Pattern 3: async double-write
For write-heavy paths. The old code writes to the canonical store; an async job replays the same writes against the new store. Lets you validate that the new database accepts the production write pattern at production volume.
The async-replay pattern. Every write to the old store also queues a job to write to the new store. The async worker processes the queue with whatever lag it can sustain. The new store eventually has the same data; comparison queries verify equivalence.
The gotcha: ordering. If the queue isn't strictly ordered, writes can apply out of order to the new store, producing a different state than the old. Either use a strictly-ordered queue (Kafka with single partition per entity, FIFO SQS) or include an idempotency token that lets the new store's logic handle out-of-order applies.
The first metric to watch
Not correctness. Latency on the old path. A common dark-launch failure: the new code path holds a shared resource (a connection pool, a CPU core, a file descriptor) that starves the old path. Latency on the canonical path goes up; users notice. Watch it before you watch any other metric.

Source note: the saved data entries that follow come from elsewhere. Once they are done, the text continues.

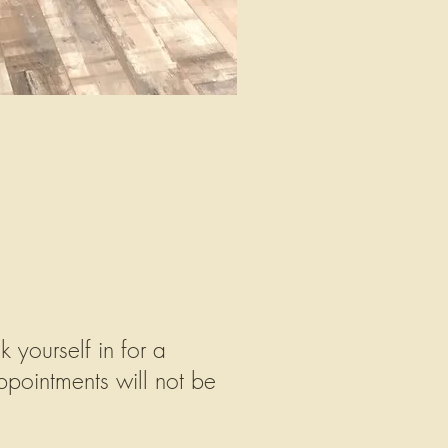
yourself in for a
pointments will not be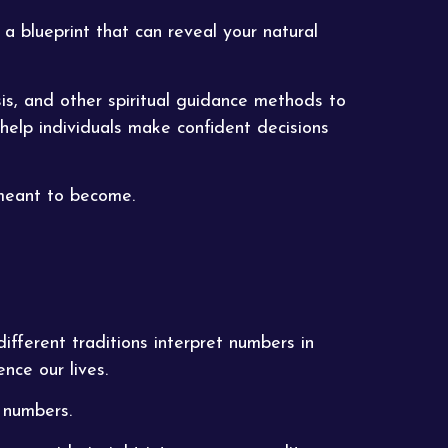
 a blueprint that can reveal your natural
is, and other spiritual guidance methods to
 help individuals make confident decisions
 meant to become.
ifferent traditions interpret numbers in
nce our lives.
 numbers.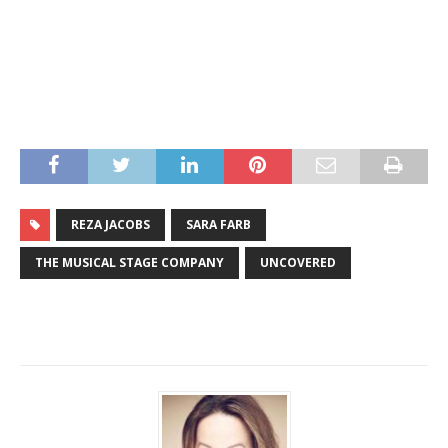
REZA JACOBS
SARA FARB
THE MUSICAL STAGE COMPANY
UNCOVERED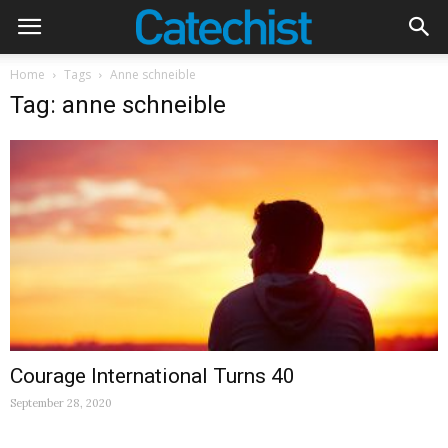
Home
Tags
Anne schneible
Tag: anne schneible
Courage International Turns 40
September 28, 2020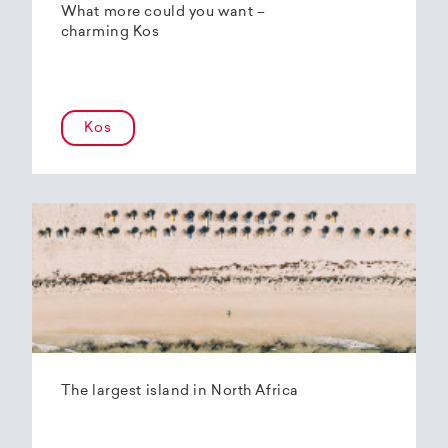
What more could you want –
charming Kos
Kos
The largest island in North Africa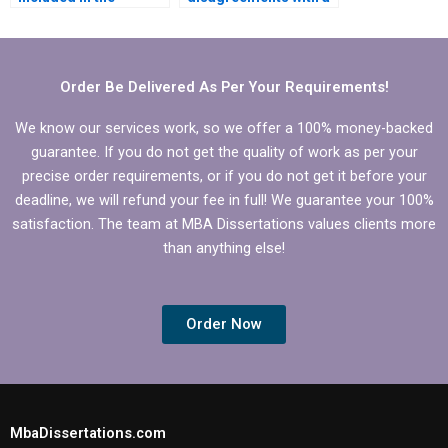
dissertation writing
Statistics MBA
service’s contract?
dissertation writing
service?
Order Be Delivered As Per Your Requirements!
We know our services work, so we offer a 100% money-backed
guarantee. If you do not get the quality of work as per your
precise order requirements, or if you do not get it before your
deadline, we will refund your fee in full! We guarantee your 100%
satisfaction. The team at MBA Dissertations values clients more
than anything else!
Order Now
MbaDissertations.com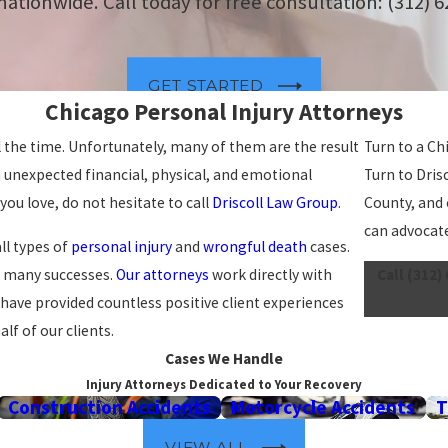
 nationwide. Call today for free consultation:
(312) 
GET STARTED
Chicago Personal Injury Attorneys
l the time. Unfortunately, many of them are the result
Turn to a Ch
 unexpected financial, physical, and emotional
Turn to Dris
ou love, do not hesitate to call
Driscoll Law Group
.
County, and 
can advocate
ll types of
personal injury
and
wrongful death
cases.
d many successes.
Our attorneys
work directly with
Call
(312)
 have provided countless positive client experiences
lf of our clients.
Cases We Handle
Injury Attorneys Dedicated to Your Recovery
Construction Accidents
Motorcycle Accidents
T
VIEW ALL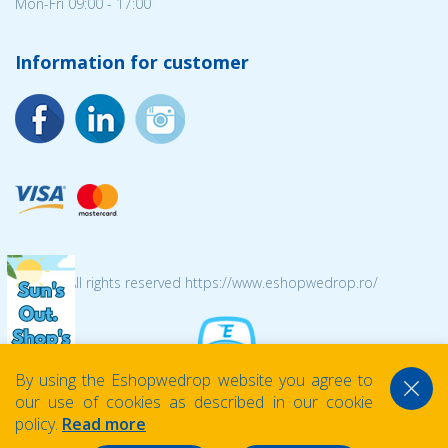
Mon-Fri 09:00 - 17:00
Information for customer
© 2026 All rights reserved https://www.eshopwedrop.ro/
By using the Eshopwedrop website you agree to
our use of cookies as described in our cookie
policy.
Read more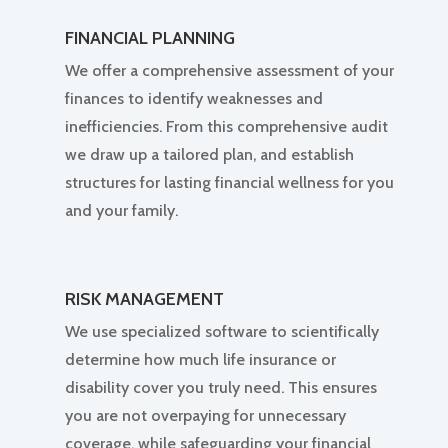
FINANCIAL PLANNING
We offer a comprehensive assessment of your
finances to identify weaknesses and
inefficiencies. From this comprehensive audit
we draw up a tailored plan, and establish
structures for lasting financial wellness for you
and your family.
RISK MANAGEMENT
We use specialized software to scientifically
determine how much life insurance or
disability cover you truly need. This ensures
you are not overpaying for unnecessary
coverage, while safeguarding your financial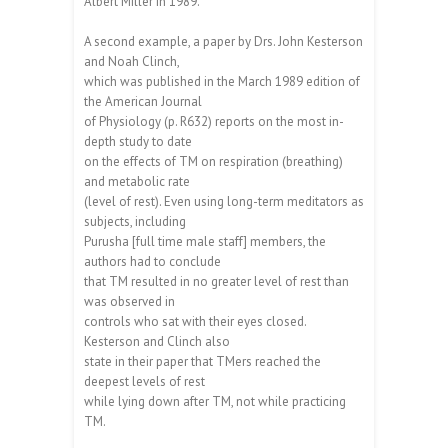
Albert Miller in 1989.
A second example, a paper by Drs. John Kesterson
and Noah Clinch,
which was published in the March 1989 edition of
the American Journal
of Physiology (p. R632) reports on the most in-
depth study to date
on the effects of TM on respiration (breathing)
and metabolic rate
(level of rest). Even using long-term meditators as
subjects, including
Purusha [full time male staff] members, the
authors had to conclude
that TM resulted in no greater level of rest than
was observed in
controls who sat with their eyes closed.
Kesterson and Clinch also
state in their paper that TMers reached the
deepest levels of rest
while lying down after TM, not while practicing
TM.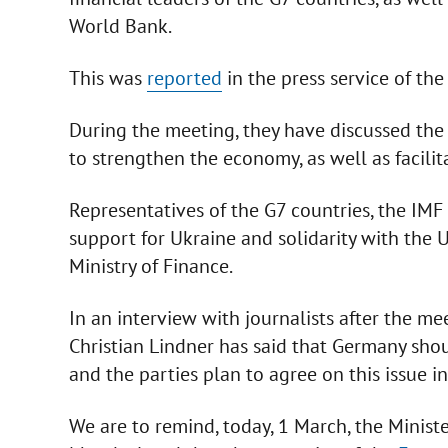
World Bank.
This was
reported
in the press service of th
During the meeting, they have discussed the p
to strengthen the economy, as well as facilit
Representatives of the G7 countries, the IM
support for Ukraine and solidarity with the U
Ministry of Finance.
In an interview with journalists after the me
Christian Lindner has said that Germany shou
and the parties plan to agree on this issue i
We are to remind, today, 1 March, the Minis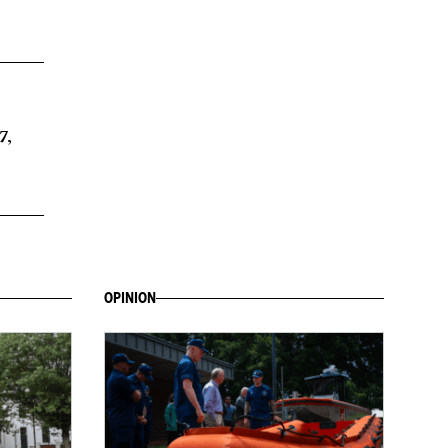
7,
OPINION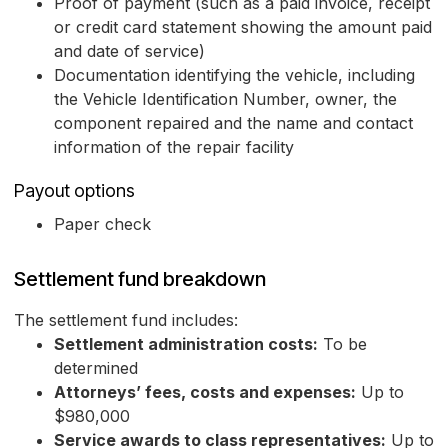
Proof of payment (such as a paid invoice, receipt
or credit card statement showing the amount paid
and date of service)
Documentation identifying the vehicle, including
the Vehicle Identification Number, owner, the
component repaired and the name and contact
information of the repair facility
Payout options
Paper check
Settlement fund breakdown
The settlement fund includes:
Settlement administration costs:
To be
determined
Attorneys’ fees, costs and expenses:
Up to
$980,000
Service awards to class representatives:
Up to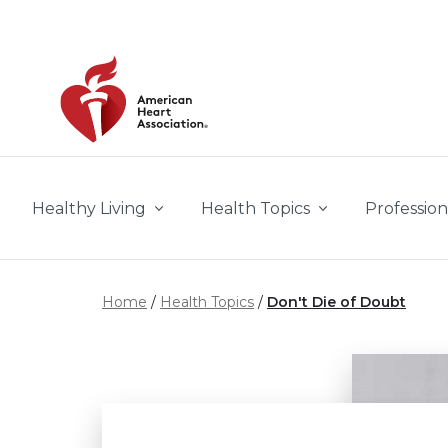
Skip to main content
Healthy Living
Health Topics
Profession
Home
Health Topics
Don't Die of Doubt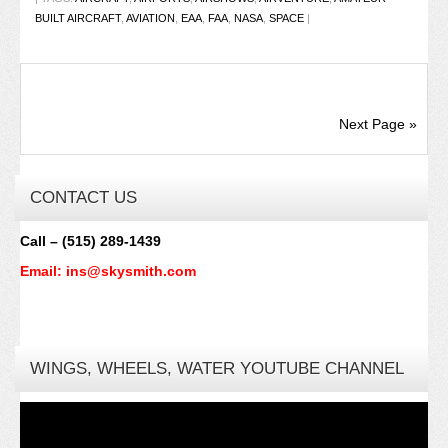
BUILT AIRCRAFT
,
AVIATION
,
EAA
,
FAA
,
NASA
,
SPACE
|
Next Page »
CONTACT US
Call – (515) 289-1439
Email: ins@skysmith.com
WINGS, WHEELS, WATER YOUTUBE CHANNEL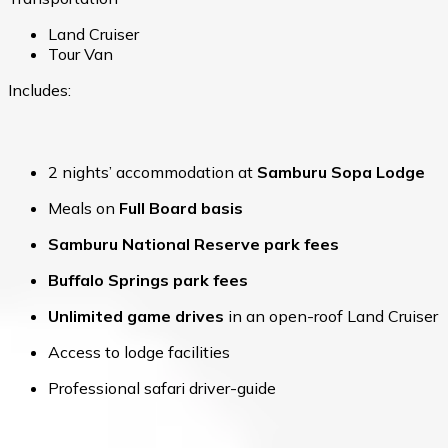
Land Cruiser
Tour Van
Includes:
2 nights’ accommodation at
Samburu Sopa Lodge
Meals on
Full Board basis
Samburu National Reserve park fees
Buffalo Springs park fees
Unlimited game drives
in an open-roof Land Cruiser
Access to lodge facilities
Professional safari driver-guide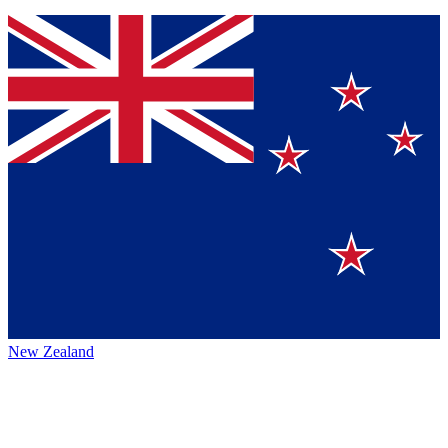
New Zealand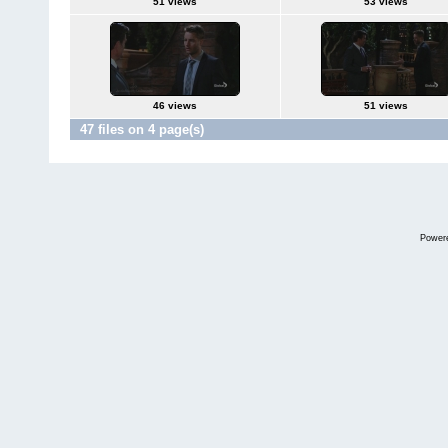
51 views
53 views
46 views
51 views
47 files on 4 page(s)
Power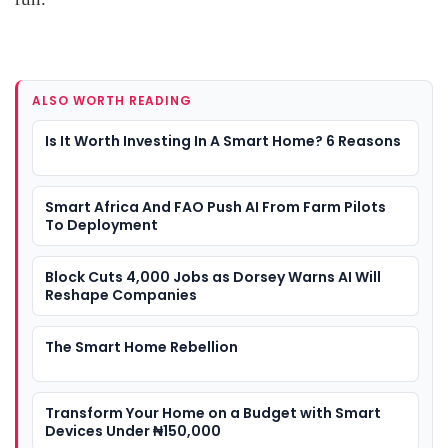
ALSO WORTH READING
Is It Worth Investing In A Smart Home? 6 Reasons
Smart Africa And FAO Push AI From Farm Pilots
To Deployment
Block Cuts 4,000 Jobs as Dorsey Warns AI Will
Reshape Companies
The Smart Home Rebellion
Transform Your Home on a Budget with Smart
Devices Under ₦150,000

The metrics dashboard for a dark launch should look like this. Top of the dashboard: old-path latency p95 (must NOT regress). Old-path error rate (must NOT regress). Then: new-path metrics for monitoring the new code. Putting the user-facing metrics first reflects the priority — the user shouldn't notice the dark launch at all.
The trap. Engineers monitor the new code's correctness obsessively (because that's the new code, that's what they wrote). Meanwhile, latency on the old path slowly creeps up because the new code is competing for resources. The new code is "correct" but the user is frustrated. Always lead with the old-path metrics.
How long to dark launch
At least one full traffic cycle (typically 24 hours). Ideally a full week to capture weekly patterns. Several weeks for systems with monthly billing or quarterly cycles.
The reason for the duration. Dark launches catch issues that appear under specific traffic patterns. A 24-hour test catches the daily peak; a 7-day test catches the weekly batch jobs and weekend traffic; a 30-day test catches monthly cycles. Stopping early misses the patterns the dark launch was meant to catch.
The dwell time also lets you collect comparison data. After 7 days, you have ~7 million data points where the new code processed the same input as the old. Discrepancies (where new and old disagreed) cluster around interesting bug classes. Less than 24 hours of data, the discrepancies are too sparse to find patterns.
Common antipatterns
Dark launching forever. Team starts a dark launch, confirms it works, never moves to actual rollout. Six months later the dark launch is its own infrastructure to maintain. Always set a "promote or abandon" deadline — typically 4 weeks.
The dark launch with logs nobody reads. Discrepancies are logged at INFO level into a system the team doesn't monitor. Weeks pass; the team thinks the new code is correct because nothing's screamed. Set up alerting on discrepancy rate; not just logging.
Dark launches that mutate state. The "new code path" performs side effects (sends emails, posts to webhooks) that you can't easily undo. Now the dark launch is no longer dark; users are receiving things. Strict isolation: if it has side effects, it can't be a dark launch.
Dark launches without a comparison harness. The new code runs in parallel; nobody compares the outputs. Six weeks in, the team is confident the new code "is fine" — but they have no quantitative basis. Comparison harnesses log the discrepancies; without them, you're flying blind.
What to do this week
Three moves. (1) Pick a service rewrite that's been parked because "we need to be sure it works at scale." Start a dark launch this sprint — even a basic parallel-call pattern unlocks the rewrite. (2) Add an old-path latency dashboard tile to your dark-launch monitoring; lead with it. (3) Set a 4-week deadline for any active dark launch. The deadline forces a decision: promote, extend with reason, or abandon.